15 killed in Bihar caste violence

Our Correspondent in Patna

Fifteen persons were killed in two separate incidents of caste violence in Nawada district of central Bihar last night.

The killings come eight days after the massacre of six Yadavs by Bhumihars in Rajobigha village in the same district.

In the first incident in Kashichak village, 12 people were killed and five injured in a late night attack. In another incident, three Yadavs were abducted and their bodies were abandoned in a nearby village.

Though it is not clear who is responsible for the massacres, initial reports suggest that it may be a retaliatory act. Top administrative and police officials have reached the village and Rashtriya Janata Dal chief Laloo Prasad Yadav is expected to visit the village later.
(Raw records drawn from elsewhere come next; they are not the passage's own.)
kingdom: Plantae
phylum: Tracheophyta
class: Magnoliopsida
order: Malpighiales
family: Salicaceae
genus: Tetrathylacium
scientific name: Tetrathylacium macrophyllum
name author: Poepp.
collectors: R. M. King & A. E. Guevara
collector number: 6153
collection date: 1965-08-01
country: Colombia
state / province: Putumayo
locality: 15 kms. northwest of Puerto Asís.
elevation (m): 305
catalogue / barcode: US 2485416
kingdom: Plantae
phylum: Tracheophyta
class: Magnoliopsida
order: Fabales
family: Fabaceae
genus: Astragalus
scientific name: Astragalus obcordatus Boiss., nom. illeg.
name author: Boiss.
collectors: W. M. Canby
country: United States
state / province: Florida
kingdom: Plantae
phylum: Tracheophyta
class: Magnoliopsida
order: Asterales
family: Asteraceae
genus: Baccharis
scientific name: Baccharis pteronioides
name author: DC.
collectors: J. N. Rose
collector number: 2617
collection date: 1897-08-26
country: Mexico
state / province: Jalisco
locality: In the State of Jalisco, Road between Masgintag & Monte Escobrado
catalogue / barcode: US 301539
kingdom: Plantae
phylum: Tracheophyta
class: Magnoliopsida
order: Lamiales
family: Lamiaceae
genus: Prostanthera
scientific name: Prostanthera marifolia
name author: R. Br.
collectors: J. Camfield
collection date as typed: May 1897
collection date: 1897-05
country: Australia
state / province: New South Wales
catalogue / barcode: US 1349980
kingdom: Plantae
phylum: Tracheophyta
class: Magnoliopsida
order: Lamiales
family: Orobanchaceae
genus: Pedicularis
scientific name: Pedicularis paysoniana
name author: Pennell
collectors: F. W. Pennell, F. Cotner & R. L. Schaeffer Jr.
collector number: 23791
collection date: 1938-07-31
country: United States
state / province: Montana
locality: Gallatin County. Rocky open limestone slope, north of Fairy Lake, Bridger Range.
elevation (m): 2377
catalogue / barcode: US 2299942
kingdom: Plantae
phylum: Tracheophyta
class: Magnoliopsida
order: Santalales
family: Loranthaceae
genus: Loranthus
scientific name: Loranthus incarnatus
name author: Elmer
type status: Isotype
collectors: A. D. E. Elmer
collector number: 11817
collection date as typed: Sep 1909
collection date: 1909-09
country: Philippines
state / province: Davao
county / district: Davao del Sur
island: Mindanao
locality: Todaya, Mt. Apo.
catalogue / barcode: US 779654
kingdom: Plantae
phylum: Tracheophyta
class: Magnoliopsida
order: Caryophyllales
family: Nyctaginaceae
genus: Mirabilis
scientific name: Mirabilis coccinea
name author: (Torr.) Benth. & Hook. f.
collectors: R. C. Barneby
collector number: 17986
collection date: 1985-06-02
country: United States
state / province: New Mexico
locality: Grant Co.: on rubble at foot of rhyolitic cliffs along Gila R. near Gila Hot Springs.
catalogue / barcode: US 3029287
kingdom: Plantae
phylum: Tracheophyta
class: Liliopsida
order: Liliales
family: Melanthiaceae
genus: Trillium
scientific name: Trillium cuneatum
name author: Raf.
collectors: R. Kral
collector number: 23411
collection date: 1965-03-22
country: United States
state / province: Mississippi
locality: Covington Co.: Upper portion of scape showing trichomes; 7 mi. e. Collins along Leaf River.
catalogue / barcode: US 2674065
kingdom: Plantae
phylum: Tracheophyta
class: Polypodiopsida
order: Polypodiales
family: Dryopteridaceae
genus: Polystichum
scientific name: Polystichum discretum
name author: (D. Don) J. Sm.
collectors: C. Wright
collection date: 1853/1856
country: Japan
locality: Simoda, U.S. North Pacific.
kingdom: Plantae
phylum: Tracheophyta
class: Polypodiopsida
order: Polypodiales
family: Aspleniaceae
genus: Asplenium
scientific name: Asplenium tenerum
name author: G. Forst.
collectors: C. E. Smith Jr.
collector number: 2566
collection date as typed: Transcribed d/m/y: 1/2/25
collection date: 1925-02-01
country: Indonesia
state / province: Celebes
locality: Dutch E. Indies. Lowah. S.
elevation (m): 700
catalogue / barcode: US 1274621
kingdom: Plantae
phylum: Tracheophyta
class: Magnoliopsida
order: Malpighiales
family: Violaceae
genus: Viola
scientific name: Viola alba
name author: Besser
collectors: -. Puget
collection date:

Incidentally, the killings took place less than a week after a major administrative and police shake up in the state. In fact, both the district magistrate and superintendent of police of Nawada were transferred after the June 3 killing. In the last fortnight about 30 persons, mostly Yadavs and Bhumihars, have been killed in the district.

Nawada is notorious for caste violence between Bhumihars and Yadavs. The district has a very high concentration of Bhumihars, Dalits and Yadavs. As elsewhere in the state, in the early 1990s the Bhumihars started losing their grip in rural pockets. Gradually the Yadavs started challenging them, thus exacerbating the already existing social tension. The worst affected area is the Warisaliganj assembly segment of Nawada, where most of the killings have taken place.

The cause of the tension is a sugar mill in Warisaliganj, which has been closed for several years rendering many people unemployed. The area was once a left bastion with the Communist Party of India winning the Nawada parliamentary seat till 1991. However, the RJD now holds the seat.

But Bhumihars managed to retain their hold in Warisaliganj, when they sent the leader of Congress legislative party, Ramashray Prasad Singh, to the state assembly in the 1995 election. But the Congress' flirtation with the RJD irked them. In the February assembly election they elected independent candidate Aruna Devi, wife of notorious outlaw Akhliesh Singh. Another independent, Aditya Singh, also a Bhumihar, won from the Narhat segment of Nawada.

The Rajobigha killings may have been purely political. The Yadavs of that village voted against Aruna Devi, thus they were punished. If last night killings are a retaliatory act, it means a new headache for the state government. Political observers feel that the caste conflict will not be easy to contain. Nawada has emerged as another tinderbox in violence-prone central Bihar.